You’ve been at iPass for around two and a half years now and joined when the company was going through a tough patch.
I was brought in by the board and some dissenting shareholders to take a look at the business and decide what to do with it. It was going through a difficult time. I came on board just as the economy tanked. There had been a process run by Morgan Stanley looking into selling the company and I acted as a consultant to the board during that process. When the company didn’t get sold they asked me to come in and run it.
I think the board was looking for a couple of things: they felt iPass as a company had under-delivered on its technology promise; it had been run by people who were largely telecom executives. They also wanted to bring in someone who was a bit more entrepreneurial, who had a record of building and restarting businesses.
What is your history in terms of entrepreneurship?
I started out in the aerospace industry and then I went into the software industry in the early days of TCP/IP networking. Then I started my own company called Aventail, which was the first SSL VPN company. Aventail raised a lot of money but then the bubble burst and I had to rebuild the company. The [iPass] board saw that.
You said you joined iPass as the economy collapsed. Did you think, ‘Oh no, here we go again!’?
I knew what was happening coming in. We were able to fairly well predict the decline of business travel, which crushed our business. We recognised there would be a right-sizing issue as well because companies would have commits that were higher than their usage.
Pretty quickly we did some aggressive restructuring in headcount and resources. We shrunk our footprint and got very focused on the technology side. All our product development at the time was in Bangalore, India. I made the decision to reduce that dramatically and we built a team in California.
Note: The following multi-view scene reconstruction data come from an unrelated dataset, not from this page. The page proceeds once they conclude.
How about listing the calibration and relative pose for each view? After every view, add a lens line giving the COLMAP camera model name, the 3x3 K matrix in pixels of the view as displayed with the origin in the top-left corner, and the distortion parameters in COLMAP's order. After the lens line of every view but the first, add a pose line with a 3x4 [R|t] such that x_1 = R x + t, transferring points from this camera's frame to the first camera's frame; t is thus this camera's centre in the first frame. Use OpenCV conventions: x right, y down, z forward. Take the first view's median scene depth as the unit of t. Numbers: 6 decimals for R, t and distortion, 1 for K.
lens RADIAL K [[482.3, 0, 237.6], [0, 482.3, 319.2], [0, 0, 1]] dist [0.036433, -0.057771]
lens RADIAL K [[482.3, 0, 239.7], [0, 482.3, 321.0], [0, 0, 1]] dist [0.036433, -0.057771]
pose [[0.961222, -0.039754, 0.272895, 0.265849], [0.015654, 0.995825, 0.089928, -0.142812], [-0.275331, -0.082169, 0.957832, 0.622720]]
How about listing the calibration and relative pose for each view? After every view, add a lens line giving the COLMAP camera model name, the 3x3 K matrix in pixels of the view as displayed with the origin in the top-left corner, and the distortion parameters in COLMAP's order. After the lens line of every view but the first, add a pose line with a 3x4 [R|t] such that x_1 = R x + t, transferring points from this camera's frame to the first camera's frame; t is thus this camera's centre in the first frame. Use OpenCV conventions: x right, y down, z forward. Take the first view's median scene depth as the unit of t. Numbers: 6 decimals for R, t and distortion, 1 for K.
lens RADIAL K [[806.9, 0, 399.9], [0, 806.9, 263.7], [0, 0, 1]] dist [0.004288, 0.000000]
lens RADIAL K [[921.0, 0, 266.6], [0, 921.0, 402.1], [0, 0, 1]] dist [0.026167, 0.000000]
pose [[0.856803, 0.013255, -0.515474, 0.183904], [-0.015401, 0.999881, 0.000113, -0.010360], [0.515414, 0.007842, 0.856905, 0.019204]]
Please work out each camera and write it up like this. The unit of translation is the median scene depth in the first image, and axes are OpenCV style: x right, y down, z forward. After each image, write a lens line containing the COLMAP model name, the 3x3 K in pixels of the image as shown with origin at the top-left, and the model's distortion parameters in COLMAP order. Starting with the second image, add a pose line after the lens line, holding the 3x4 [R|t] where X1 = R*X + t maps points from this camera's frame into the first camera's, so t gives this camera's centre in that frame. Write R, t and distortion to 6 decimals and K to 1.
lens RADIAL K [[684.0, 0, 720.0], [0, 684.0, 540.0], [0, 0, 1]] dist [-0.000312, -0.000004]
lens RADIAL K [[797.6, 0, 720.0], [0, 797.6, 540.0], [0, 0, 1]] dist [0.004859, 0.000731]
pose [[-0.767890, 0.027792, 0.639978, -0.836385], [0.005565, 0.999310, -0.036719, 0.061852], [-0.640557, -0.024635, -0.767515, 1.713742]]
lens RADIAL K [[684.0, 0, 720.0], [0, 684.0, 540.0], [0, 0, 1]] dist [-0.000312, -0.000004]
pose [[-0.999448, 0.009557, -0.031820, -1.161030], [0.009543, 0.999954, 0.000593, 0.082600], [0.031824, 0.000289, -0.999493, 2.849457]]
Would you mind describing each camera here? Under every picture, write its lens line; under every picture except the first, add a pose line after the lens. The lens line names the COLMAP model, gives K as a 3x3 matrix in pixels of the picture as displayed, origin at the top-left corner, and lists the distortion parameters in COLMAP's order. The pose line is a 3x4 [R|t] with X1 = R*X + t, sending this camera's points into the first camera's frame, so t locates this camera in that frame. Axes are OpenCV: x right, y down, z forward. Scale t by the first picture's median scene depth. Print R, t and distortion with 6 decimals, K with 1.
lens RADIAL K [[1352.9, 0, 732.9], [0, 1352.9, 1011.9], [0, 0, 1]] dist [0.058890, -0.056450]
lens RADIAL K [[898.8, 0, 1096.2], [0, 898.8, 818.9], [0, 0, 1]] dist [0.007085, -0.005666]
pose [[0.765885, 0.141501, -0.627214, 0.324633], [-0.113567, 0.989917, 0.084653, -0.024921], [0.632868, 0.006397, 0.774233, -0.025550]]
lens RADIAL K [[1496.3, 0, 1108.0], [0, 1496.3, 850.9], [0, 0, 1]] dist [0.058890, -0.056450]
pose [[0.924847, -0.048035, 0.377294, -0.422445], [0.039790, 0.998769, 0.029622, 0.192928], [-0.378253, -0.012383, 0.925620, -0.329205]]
We started doing agile development and got very serious about re-building the product platform almost from scratch and changing the focus of the product itself; increasingly to take advantage of the consumerisation of IT.
Why shift development back to the US?
At the time around 60% of our business was being done in the US and I have a firm belief that if you are going to be good developers and product managers you have to be iterating in short cycles and agile development technology depends on that. I felt I couldn’t do that from Bangalore. There wasn’t a big domestic market of customers there and the infrastructure in place there wasn’t equivalent to the US.
How did you reshape the company to cope with the collapsing economy?
One of the things I knew we needed to do was monetise the software and the technology. Before we would give it away for free and hope that people would connect on the network and we’d get paid for it. We’re starting to see q/q growth on revenue that is software related.
One of the things I would have expected coming into the job is that Wi-Fi would become less relevant with the likes of 3G, 4G and LTE handling a lot more. But it’s very clear now that carriers can’t do it all in the sky; you can’t generate all your internet activity from cellular networks. So suddenly Wi-Fi around the world is experiencing a renaissance. It’s exciting because we’re in the middle of it. It’s something our technology and platform has helped us have a role in but it’s not something I’d have bet on.
We had the technology side which was subscriber management, connectivity software for smartphones and so on but what I knew was valuable was the authentication fabric. Some iPass founders came from Visa and the idea behind it was to build a Visa-like transaction system for people travelling and using dial-up. That was then applied to Wi-Fi.
Your recent big announcement seems to follow on from that – the idea of a Wi-Fi exchange for service providers so they can offer worldwide Wi-Fi services.
Yes, and what were doing is not just sell them our aggregated networking, we’re trying to sell them the clearing and billing side. So if a service provider wanted to offer worldwide Wi-Fi to a subscriber they could pick the countries they want and negotiate their own deal. We just handle the authentication. It’s a very different kind of play, much more technology-oriented rather than network-oriented.
You mentioned the consumerisation of IT earlier. How is that affecting your business, with more people using tablets and smartphones?
The average worker can now have three devices – smartphone, tablet and laptop. A device doesn’t go away, you just add to them. Between checking this and that, people are now connected all the time, for better or worse.
What’s changing everything is not how they get procured – that’s pretty obvious, people go to the store and buy them – but how applications get deployed. IT doesn’t do that anymore, really. They are getting deployed from an app store.
It’s great for us, but hard at the same time. IT is our customer. We have to struggle with that too, we have to activate them and there has to be a billing relationship. There are challenges.